Waren sie der Hauptgang oder gab es sie zum Nachtisch? :D

Als ich im Profil las, dass du durchaus über fließende Englischkenntnisse verfügst, habe ich mich gefragt, ob du die Buchreihe von der Pamela Aidan gelesen hast. Die Autorin ist Amerikanerin, hat aber stilistisch durchaus mit JA mithalten können. Ihre drei Romane, die halt leider nie ins Deutsche übersetzt wurden, behandeln genau wie diese Geschichte die Perspektive von Mr.
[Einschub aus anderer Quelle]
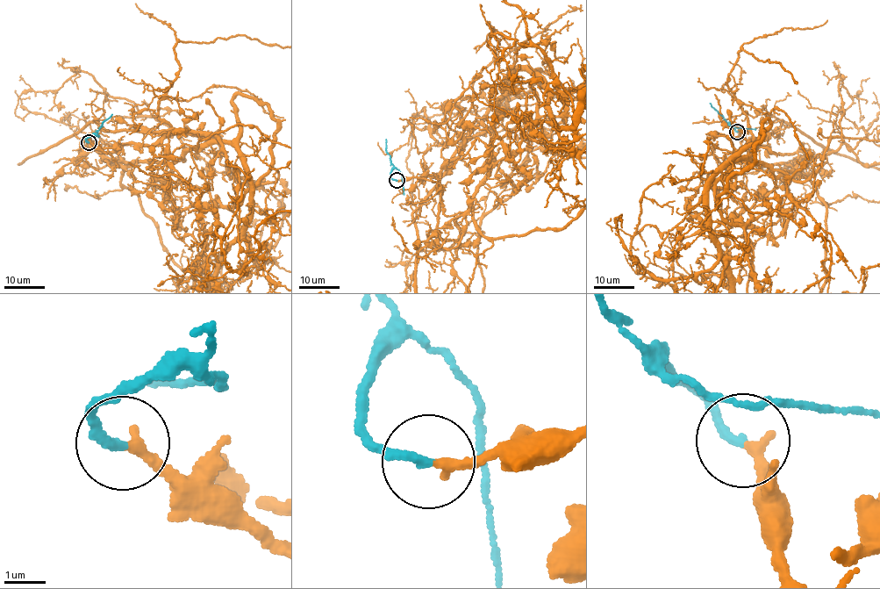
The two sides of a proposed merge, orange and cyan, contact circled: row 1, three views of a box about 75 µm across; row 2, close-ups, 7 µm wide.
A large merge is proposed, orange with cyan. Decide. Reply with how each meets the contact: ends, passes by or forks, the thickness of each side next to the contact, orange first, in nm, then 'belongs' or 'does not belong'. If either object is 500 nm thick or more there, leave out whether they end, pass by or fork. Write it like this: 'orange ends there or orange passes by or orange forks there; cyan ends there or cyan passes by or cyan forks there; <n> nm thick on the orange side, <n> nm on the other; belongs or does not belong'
orange ends there; cyan ends there; 280 nm thick on the orange side, 200 nm on the other; belongs

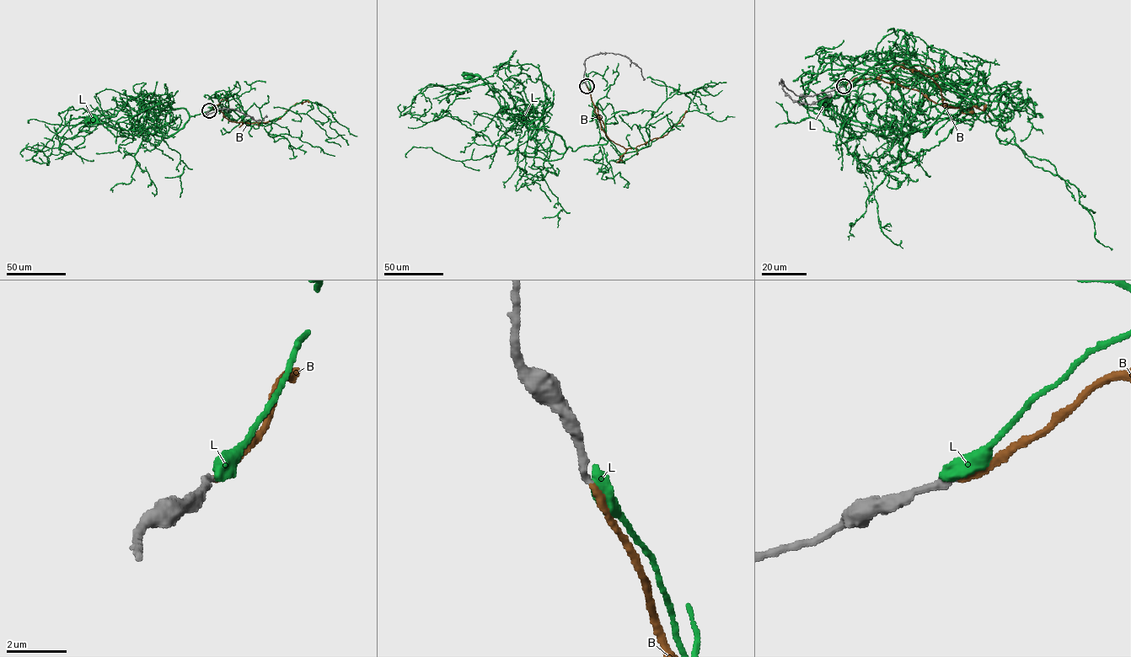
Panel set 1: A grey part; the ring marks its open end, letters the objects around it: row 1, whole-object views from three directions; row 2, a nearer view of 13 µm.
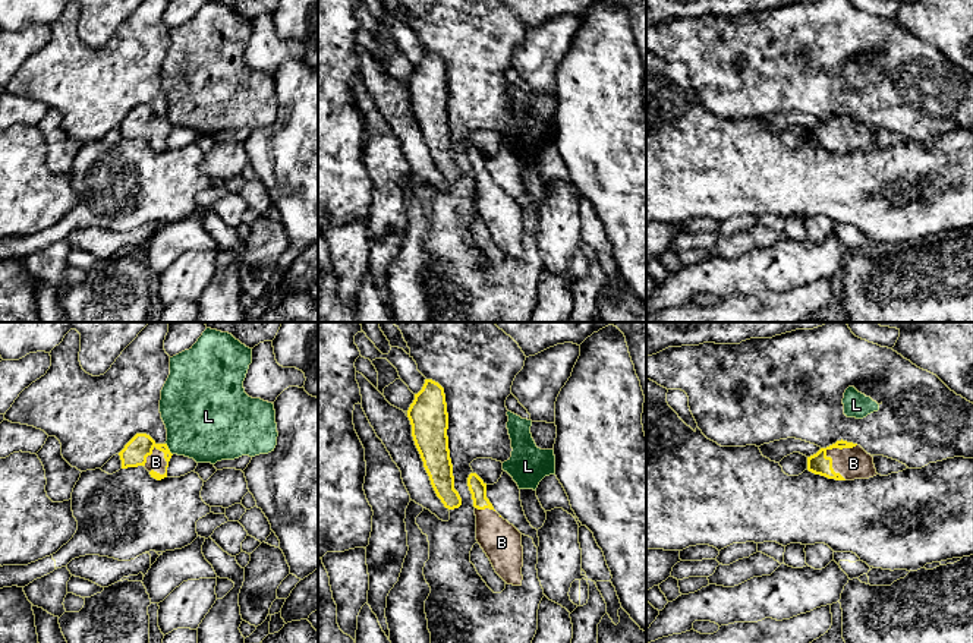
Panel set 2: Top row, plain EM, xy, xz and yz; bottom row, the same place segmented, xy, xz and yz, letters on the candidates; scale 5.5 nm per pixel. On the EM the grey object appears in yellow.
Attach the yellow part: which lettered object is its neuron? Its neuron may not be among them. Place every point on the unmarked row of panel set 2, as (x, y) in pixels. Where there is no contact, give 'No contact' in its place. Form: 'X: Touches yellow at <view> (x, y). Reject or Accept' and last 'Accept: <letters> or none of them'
B: Touches yellow at yz (825, 125). Accept
L: Touches yellow at xy (167, 120). Reject
Accept: B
Darcy, zusammen mit einigen Hintergrundabenteuern, die er genau in der Zeitspanne erlebt, die P&P umfasst. "An Assembly Such As This", "Duty And Desire" und "These Three Remain" - Jedenfalls eine Buch-Empfehlung für mich an dich, falls du sie noch nicht kennst.
Bis demnächst -
LG Deety
26.06.2018 | 13:42 Uhr
zu Kapitel 33
Hey,

ich habe erst durch die Social-Media-Empfehlung von dieser FF erfahren - normalerweise verirre ich mich nicht in dieses Fandom, vielleicht, weil ich Sorge habe, dass es mir meine Lieblingsbücher verdirbt. Schön, dass ich mir bei deiner Geschichte keinen Vorwurf zu machen brauche, sie gelesen zu haben!
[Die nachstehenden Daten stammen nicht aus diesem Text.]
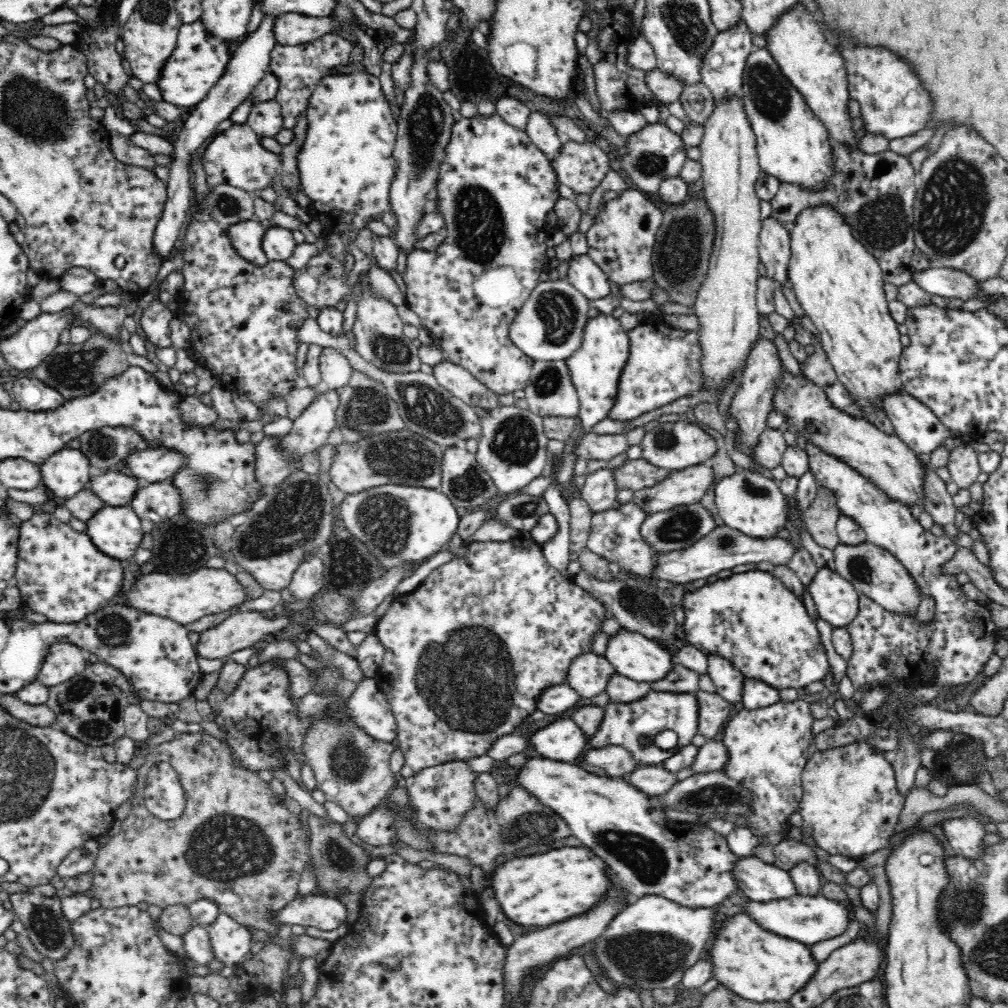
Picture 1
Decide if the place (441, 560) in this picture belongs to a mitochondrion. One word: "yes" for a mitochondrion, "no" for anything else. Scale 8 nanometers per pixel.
no

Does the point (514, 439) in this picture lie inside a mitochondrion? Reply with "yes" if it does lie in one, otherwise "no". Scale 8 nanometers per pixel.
yes

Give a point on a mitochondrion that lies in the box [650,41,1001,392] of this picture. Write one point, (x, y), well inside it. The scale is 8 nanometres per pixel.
(952, 211)

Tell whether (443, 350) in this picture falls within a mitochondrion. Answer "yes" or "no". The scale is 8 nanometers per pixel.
no

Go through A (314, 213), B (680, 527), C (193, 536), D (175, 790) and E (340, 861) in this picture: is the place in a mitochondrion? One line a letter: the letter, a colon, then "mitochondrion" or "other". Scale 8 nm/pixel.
A: other
B: mitochondrion
C: mitochondrion
D: other
E: mitochondrion

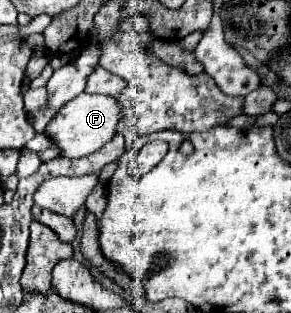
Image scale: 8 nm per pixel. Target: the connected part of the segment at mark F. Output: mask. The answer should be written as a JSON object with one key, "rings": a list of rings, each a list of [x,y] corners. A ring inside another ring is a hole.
{"rings":[[[82,92],[56,112],[52,122],[46,126],[46,134],[56,140],[58,148],[62,150],[62,156],[82,158],[86,154],[100,150],[108,140],[112,140],[120,118],[122,118],[122,106],[116,98]]]}

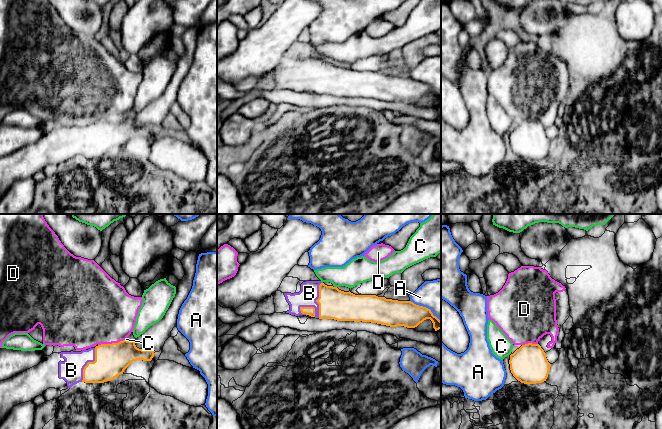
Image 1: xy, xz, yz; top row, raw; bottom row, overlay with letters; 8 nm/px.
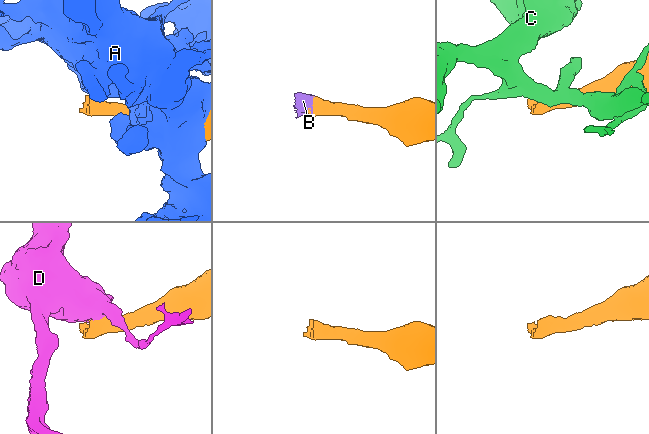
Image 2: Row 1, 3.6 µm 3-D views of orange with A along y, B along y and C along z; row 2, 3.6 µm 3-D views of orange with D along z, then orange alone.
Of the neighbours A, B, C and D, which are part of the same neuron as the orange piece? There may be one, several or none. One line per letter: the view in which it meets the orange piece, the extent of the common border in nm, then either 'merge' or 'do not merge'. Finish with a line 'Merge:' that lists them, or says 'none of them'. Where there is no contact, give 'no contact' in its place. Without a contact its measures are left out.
A: xz | 300 nm | do not merge
B: xy | 300 nm | merge
C: xz | 30 nm | do not merge
D: xy | 220 nm | do not merge
Merge: B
Ich musste an vielen Stellen wirklich herzlich lachen, denn obwohl du dich sehr eng ans Buch gehalten hast (was auch ein riesen Pluspunkt ist), hast du deinen ganz eigenen Charme in die Geschichte gebracht. Ich finde es total cool, wie du auf Stellen eingegangen bist, die Austen relativ fix abhandelt und sie ausgeschmückt hast - aber immer so, dass sie noch perfekt in die Geschichte passen.

Deine FF hat mir eine andere Sichtweise auf die Ereignisse gegeben - schön, dass Georgiana etwas mehr Platz einnimmt, ich finde, dass sie im Buch zu kurz kommt. Und auch, wie Darcy sich einfach Stück für Stück mehr verliebt und warum er den ersten Antrag so selbstverständlich stellt, wird aus deiner Geschichte klarer als aus dem Buch. Zum Schießen und gleichzeitig sehr nachdenklich machend fand ich das letzte Kapitel - was Mrs Bennet so alles in der Erziehung ihrer Töchter vermasselt hat, wird einem da nochmal ordentlich deutlich. Ich weiß zwar nicht, ob Austen ähnliches im Hinterkopf hatte, aber die Interpretation passt auf jeden Fall gut!

Ich werde mich mal ein wenig durch dein Profil wühlen und bin mir sicher (und fürchte ob meiner universitären Lernverpflichtungen), dass da noch ein paar feine Geschichten auftauchen!

Liebe Grüße und bis zum nächsten Review,
Sara

Antwort von Bihi am 11.07.2018 | 16:39:57 Uhr
So, jetzt schreibe ich die Antwort zum dritten Mal, weil mir mas Programm immer wieder verschwindet. Wenn es also komische Doppelungen gibt: mitunter kriegen die Cyberheinzelmännchen nicht mit, was sie nun aufnehmen und was löschen sollen. 'Seite wiederhestellen' verstehen sie auch nur halb.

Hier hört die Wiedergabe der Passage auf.